In order to make the product intuitive and easy to use we decided to expose our own API as a shim layer in front of the OpenStack APIs. The thought process behind this is that it allows us to keep the API consistent with other GoDaddy APIs that are exposed externally and to remove some of the complexity involved in learning and consuming the OpenStack APIs. To address the consistency of our APIs, we have adopted Swagger-API as the framework for describing all of the APIs at GoDaddy. This allows developers to easily consume our various products since they all follow a consistent convention. OpenStack has grown quickly over the years and their APIs are not all that consistent. There are also multiple ways to accomplish the same task (Nova versus Neutron and allocating/assigning floating IPs are good examples). We wanted to eliminate this for our end-users by building an API that follows the Unix philosophy of “Do one thing and do it well”.

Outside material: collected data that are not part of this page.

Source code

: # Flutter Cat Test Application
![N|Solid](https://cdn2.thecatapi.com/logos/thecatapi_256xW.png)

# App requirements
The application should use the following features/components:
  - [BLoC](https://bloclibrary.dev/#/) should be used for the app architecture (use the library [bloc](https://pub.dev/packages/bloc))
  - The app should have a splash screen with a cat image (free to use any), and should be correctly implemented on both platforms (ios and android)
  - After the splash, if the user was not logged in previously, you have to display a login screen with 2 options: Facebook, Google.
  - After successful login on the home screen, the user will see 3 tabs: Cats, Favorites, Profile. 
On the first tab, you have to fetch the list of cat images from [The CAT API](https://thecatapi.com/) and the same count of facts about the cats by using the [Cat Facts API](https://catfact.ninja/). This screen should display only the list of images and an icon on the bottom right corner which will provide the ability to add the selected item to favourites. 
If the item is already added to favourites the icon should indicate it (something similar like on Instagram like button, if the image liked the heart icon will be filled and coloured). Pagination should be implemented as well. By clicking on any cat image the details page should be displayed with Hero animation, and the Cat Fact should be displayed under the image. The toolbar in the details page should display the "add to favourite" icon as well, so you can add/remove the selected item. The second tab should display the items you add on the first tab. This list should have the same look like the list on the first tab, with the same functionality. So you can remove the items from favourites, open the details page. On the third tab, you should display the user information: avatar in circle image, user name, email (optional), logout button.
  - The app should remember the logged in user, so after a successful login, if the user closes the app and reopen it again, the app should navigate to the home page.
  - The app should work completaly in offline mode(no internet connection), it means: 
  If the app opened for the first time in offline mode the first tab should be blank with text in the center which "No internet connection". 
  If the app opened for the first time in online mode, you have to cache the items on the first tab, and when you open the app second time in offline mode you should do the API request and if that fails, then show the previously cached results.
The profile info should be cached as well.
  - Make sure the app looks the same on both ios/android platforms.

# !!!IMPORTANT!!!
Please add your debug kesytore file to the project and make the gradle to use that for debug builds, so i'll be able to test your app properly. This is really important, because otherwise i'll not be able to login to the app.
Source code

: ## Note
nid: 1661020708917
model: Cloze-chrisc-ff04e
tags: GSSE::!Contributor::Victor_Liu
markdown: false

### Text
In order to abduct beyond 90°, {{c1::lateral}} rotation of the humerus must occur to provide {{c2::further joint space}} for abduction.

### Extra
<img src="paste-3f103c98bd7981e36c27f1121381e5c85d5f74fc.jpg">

One of the cool things about GoDaddy Cloud Servers is that it runs on the same platform that it exposes. We are truly eating our own dog food with this product. All of our infrastructure runs on our private OpenStack cloud, while our customers live on our public cloud. As mentioned above, one of the goals we set out to achieve was a product that is highly available and horizontally scalable so that we we can meet our customer’s ever changing demands. To achieve this, we decided to use Apache Kafka at the center of our cloud provisioning system. By using Kafka, we get a centralized messaging system that is scalable, distributed, and durable. Kafka is also built on top of Apache ZooKeeper, which provides many features that are helpful in building distributed systems. GoDaddy Cloud Servers leverages both Kafka and ZooKeeper. Below is a high level architecture diagram of our system:
The main takeaway from the architecture diagram is that we use Kafka to decouple the back-end services from the front-end API. All requests that hit the API end up becoming JSON messages that land in Kafka and are consumed by the back-end services that interact with OpenStack. We also take advantage of OpenStack’s Ceilometer Notification Service to track changes that occur on the OpenStack side by feeding them back in to the same Kafka cluster used by the provisioning system. This lends itself to a much better event-driven architecture versus polling OpenStack for state transitions.
Kafka has some key features that allow us to scale out our provisioning system horizontally. First, it guarantees to replicate messages across the cluster. This means that if a node in the cluster goes away, no messages are lost. Kafka also provides partitioning across topics, which allows us to distribute incoming messages to specific partitions. What this buys us is back-end services that can target specific partitions allowing us to distribute the load of processing messages across multiple nodes. To keep things simple, we have a dedicated VM for each partition in our topic. As the load increases, we simply add a new partition, update our partitioning logic (think buckets), and spin up a new node to consume the new partition. We can do this as many times as needed to scale out. In the future, as we bring on more data centers, we can shard the data appropriately to the specific DC for processing allowing us to scale out indefinitely.
At this point, we have a highly scalable system, but what if something fails? Our backend services come in two flavors. For the first type of service, we only want one instance running at any given time, but we always want one running. And for the second flavor of services, we want one running on every application server, but only processing data that belongs to it. To solve the first problem we leverage Zookeeper’s distributed locking mechanism. The distributed locking mechanism allows us to run our services on every application server, but only have one actively working at any given time. If the active node fails, ZooKeeper will detect it is gone very quickly and allow one of the standby services to acquire the lock and start processing. The second flavor of service is responsible for processing data for the primary partition that it is reading events from in Kafka. The problem with this approach is that if a particular app server goes down, we have lost the node responsible for the corresponding partition. To get around this, each service is configured with a failover partner that will assume responsibility for the ailing node’s partition until it is brought back online. Again, this is done using ZooKeeper and distributed locks. However, in the future, we are going to be experimenting with consumer groups now that they are available in the latest python Kafka libraries.
Overall, we are very pleased with the performance and uptime of our provisioning system. Both Kafka and ZooKeeper have proven to be very stable and relatively easy to maintain. More importantly, it has been extremely easy for us to recover from planned and unplanned outages that naturally occur in “cloudy” environments.